Riley looks down. Her feet barely reach the handle of the middle drawer. She is wearing Mary Janes.
“I needed some extra time for thinking.”
Lina smiles, touches his first page of copy, “Nebraska’s Pantyhose Strangler,” smiles, nods.
A LITTLE after ten, Riley collapses onto the sofa Wendell brought up from the street and crammed into his office. Hopeful Wendell. He is on the phone trying to land a major for OTL. They are coming out with a line of feminine towelettes. And neuroelectric fatigue twitches for Riley, fragments of “Gay Bikers’ Homicide Cookout” that he hasn’t written yet, and stickpin revival (Wendell’s bulging Park Row vests) without the scars from molten lead for type, and seeing Angelina, old and dried under her full name, blinking through Catanzaro street dust, sucking Fanta orange from a cup. This is Riley’s quality of mind when working, elaborative; and true, he controls in part, moving here to there like a photo stylist. But distance is lost, his removes collapsed and overrun. Awful, this layered weight on him, like something made up and come round, revenge of his written victims giving back what he’d stuck them with. He turns away from clatter, Wendell’s tricked face, into the cushions. “Scared” is now the word, even as he falls asleep.
Riley arrives at his decision prismatically, that is to say by a kind of bending. Bicycling to Connecticut to see her is not a sound idea. But once he has formed it, he must complete it, in order to
avoid in the future looking back on the torpor and cowardice of a failure to carry through. Regret—no, thank you. Regret is why people read what he writes.

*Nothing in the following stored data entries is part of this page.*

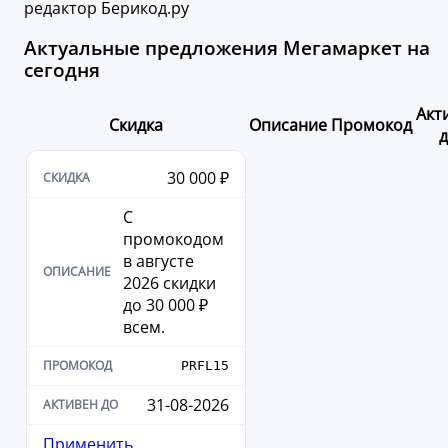
редактор Берикод.ру
Актуальные предложения Мегамаркет на
сегодня
Акт
Скидка
Описание
Промокод
д
30 000 ₽
С
промокодом
в августе
2026 скидки
до 30 000 ₽
всем.
PRFL15
31-08-2026
Применить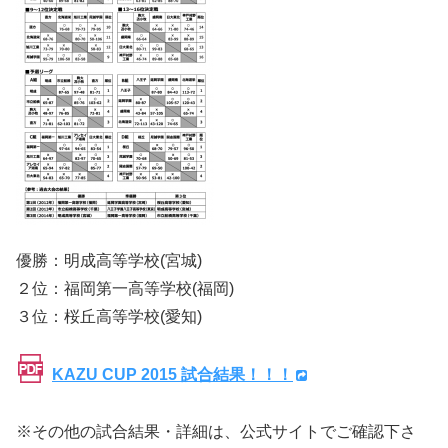
優勝：明成高等学校(宮城)
２位：福岡第一高等学校(福岡)
３位：桜丘高等学校(愛知)
KAZU CUP 2015 試合結果！！！
※その他の試合結果・詳細は、公式サイトでご確認下さ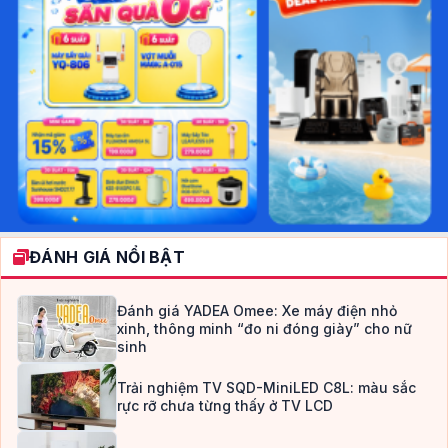
ĐÁNH GIÁ NỔI BẬT
Đánh giá YADEA Omee: Xe máy điện nhỏ
xinh, thông minh “đo ni đóng giày” cho nữ
sinh
Trải nghiệm TV SQD-MiniLED C8L: màu sắc
rực rỡ chưa từng thấy ở TV LCD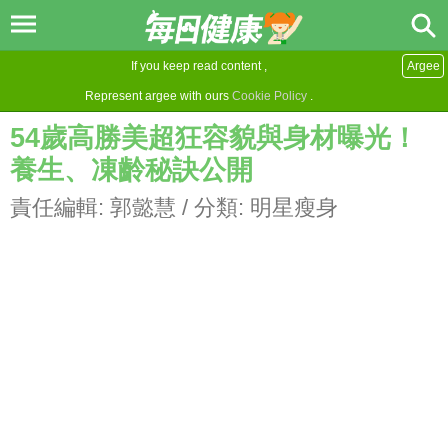
If you keep read content ,
Argee
Represent argee with ours
Cookie Policy
.
54歲高勝美超狂容貌與身材曝光！
養生、凍齡秘訣公開
責任編輯:
郭懿慧
/ 分類:
明星瘦身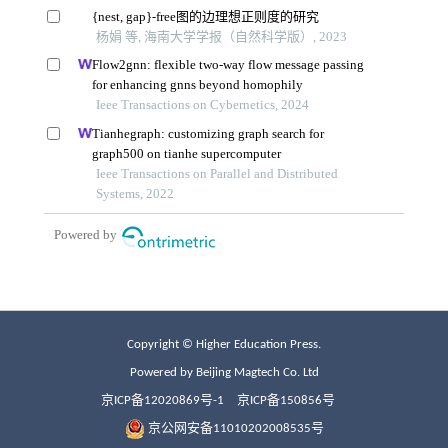
Copyright © Higher Education Press.
Powered by Beijing Magtech Co. Ltd
京ICP备12020869号-1
京ICP备150856号
京公网安备11010202008535号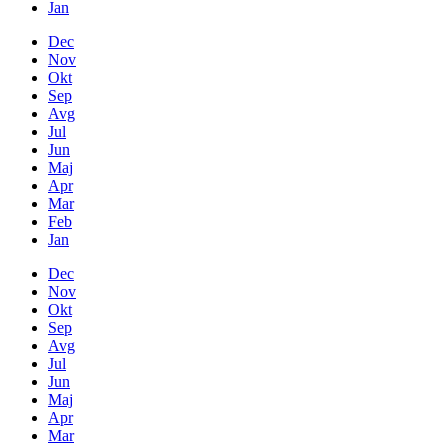
Jan
Dec
Nov
Okt
Sep
Avg
Jul
Jun
Maj
Apr
Mar
Feb
Jan
Dec
Nov
Okt
Sep
Avg
Jul
Jun
Maj
Apr
Mar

Things to take: map, tools, food and drink, fresh shirt. But Riley just carries his bike downstairs and begins. Excellent. This is the spontaneous thing to do. Pedaling steadily through the night, he should arrive Saturday morning, not so early and not so late. Perfect.
She will have to let him stay, out of respect for the gesture. He will be cool and mysterious, only hint at his pain. Perhaps she will have a few admissions to make. There will be daffodils. Kneeling to cut some, she will turn her head, smile crookedly into the sun, and his hand under her chin, lifting … It will be like nothing he could write.
Turning onto Route 33 at Wilton, Riley is very tired. His memory reaches doubt: A dozen pages short on CF, out of time. And when Riley asked, okay. She and her niece stripped to their underwear, took to the floor in genre grapple poses, hair-pulling, all of it. He shot three rolls of black-and-white (ASA 200) with a borrowed Minolta. And Moretti said, “Man, great stuff. I mean these girls really hate each other.”
What had Riley missed?
He walks the bike now, counting down the even numbers of Beadle Street. Green gutters and trim, the man at the Texaco said. Not a very big town, his mental picture ludicrous against it. No stately spaces here. Everything is shoved down. The daffodils are plastic.
“Why?” she says, and again, quietly, “why?”
But she steps back from the door to let him in.
“I biked all the way.”
Why had he thought it would sound impressive?
“It’s all right,” she says, seeing how he peers. “They came from the Center to take him for a ride.”
Won’t she go change out of her pajamas, or put coffee on? Riley can’t look at her, instead substitutes the painting of JFK and John XXIII against fleecy clouds, Jordan almonds in a shell dish. He smooths his hands together.
“Honest to God, Riley, you seem right at home. So what’re you doing here?”